The Court also affirmed the district court’s grant of a motion in limine precluding eSpeed from alleging the on-sale bar defense.  One of the inventors of the patents-in-suit and an avid trader on electronic exchanges conceived an idea that formed the basis of the invention and hired TT to build trading software based on his idea.  TT and the inventor entered into a consulting agreement and TT delivered a “market depth trader workstation” to the inventor, who agreed to pay TT for the custom software.  The Federal Circuit affirmed the district court’s de facto SJ that the consulting agreement was not a sales transaction for a product embodying the patented invention.  Rather, the Court found it was a contract for providing hourly programming services to the inventor—not a computer software license. 
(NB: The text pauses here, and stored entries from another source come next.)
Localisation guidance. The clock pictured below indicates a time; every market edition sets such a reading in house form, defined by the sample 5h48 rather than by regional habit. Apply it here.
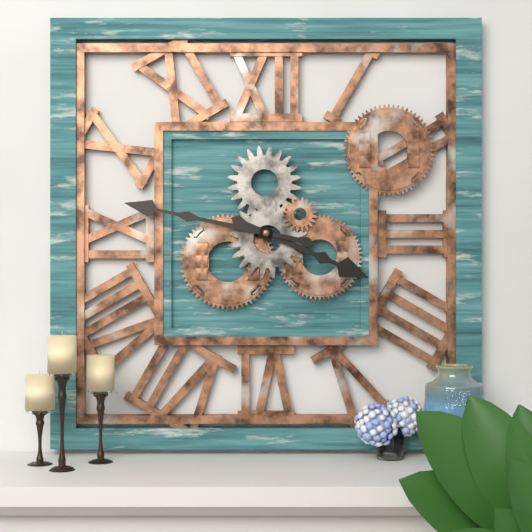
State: 3h47
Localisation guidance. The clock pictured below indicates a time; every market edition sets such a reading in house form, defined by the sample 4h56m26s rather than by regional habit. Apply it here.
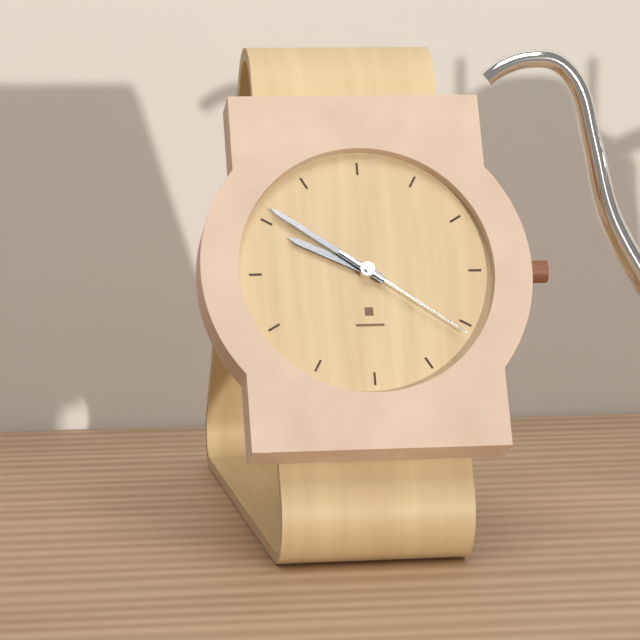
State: 9h51m21s
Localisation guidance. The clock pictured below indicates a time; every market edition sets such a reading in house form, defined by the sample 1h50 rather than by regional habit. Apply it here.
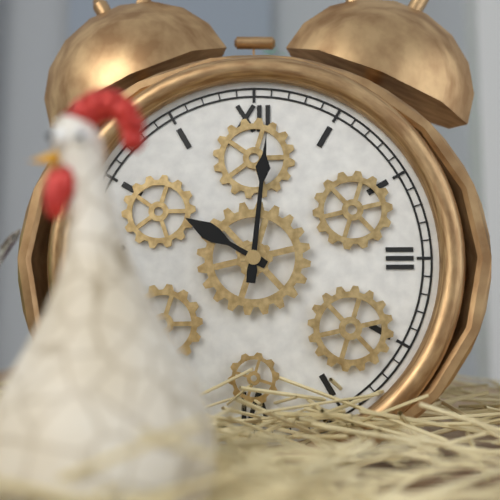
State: 10h01
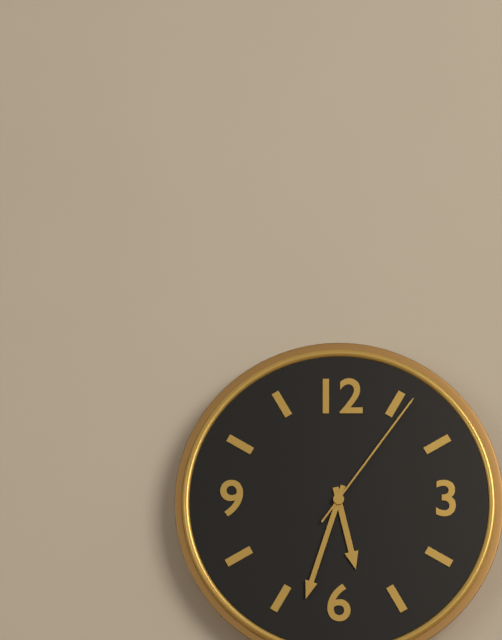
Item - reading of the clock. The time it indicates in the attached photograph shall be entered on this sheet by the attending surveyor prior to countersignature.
5:33:06
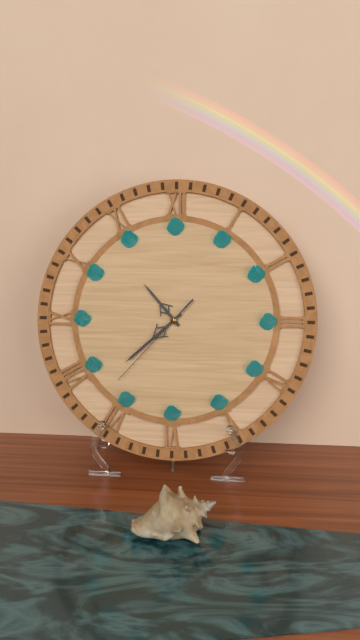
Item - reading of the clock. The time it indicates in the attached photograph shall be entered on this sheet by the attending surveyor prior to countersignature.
10:38:37
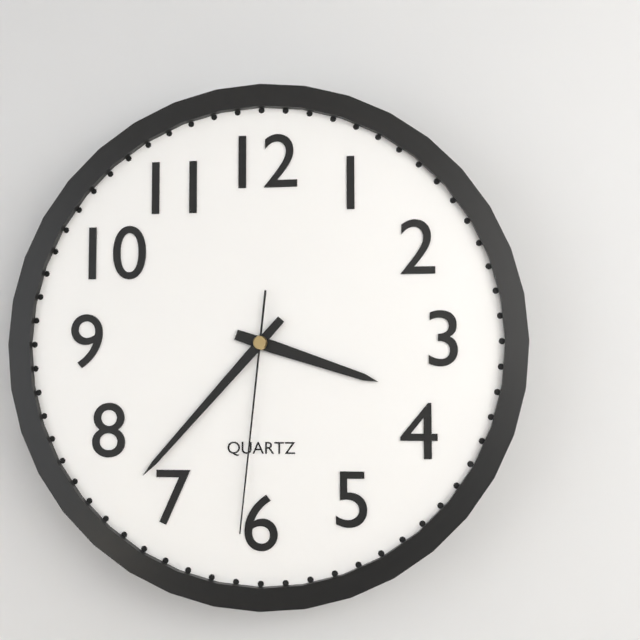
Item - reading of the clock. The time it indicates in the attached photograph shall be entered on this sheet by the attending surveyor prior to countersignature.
3:37:31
Finally, the Federal Circuit determined whether TT’s failure to disclose these activities involving the inventor to the PTO constituted inequitable conduct.  eSpeed argued that TT should have disclosed TT’s “sale” of the custom software to the inventor.  The Court, however, found that because the consulting agreement was not a commercial transaction, a reasonable examiner would not have regarded it as material to the issue of patentability.  The Court therefore found that these activities did not amount to inequitable conduct.

Judge Clark, sitting by designation, concurred with the majority opinion, but wrote separately to “respectfully suggest that the current de novo standard of review for claim construction may result in the unintended consequences of discouraging settlement, encouraging appeals, and, in some cases, multiplying the proceedings.”  Clark Concurrence at 1.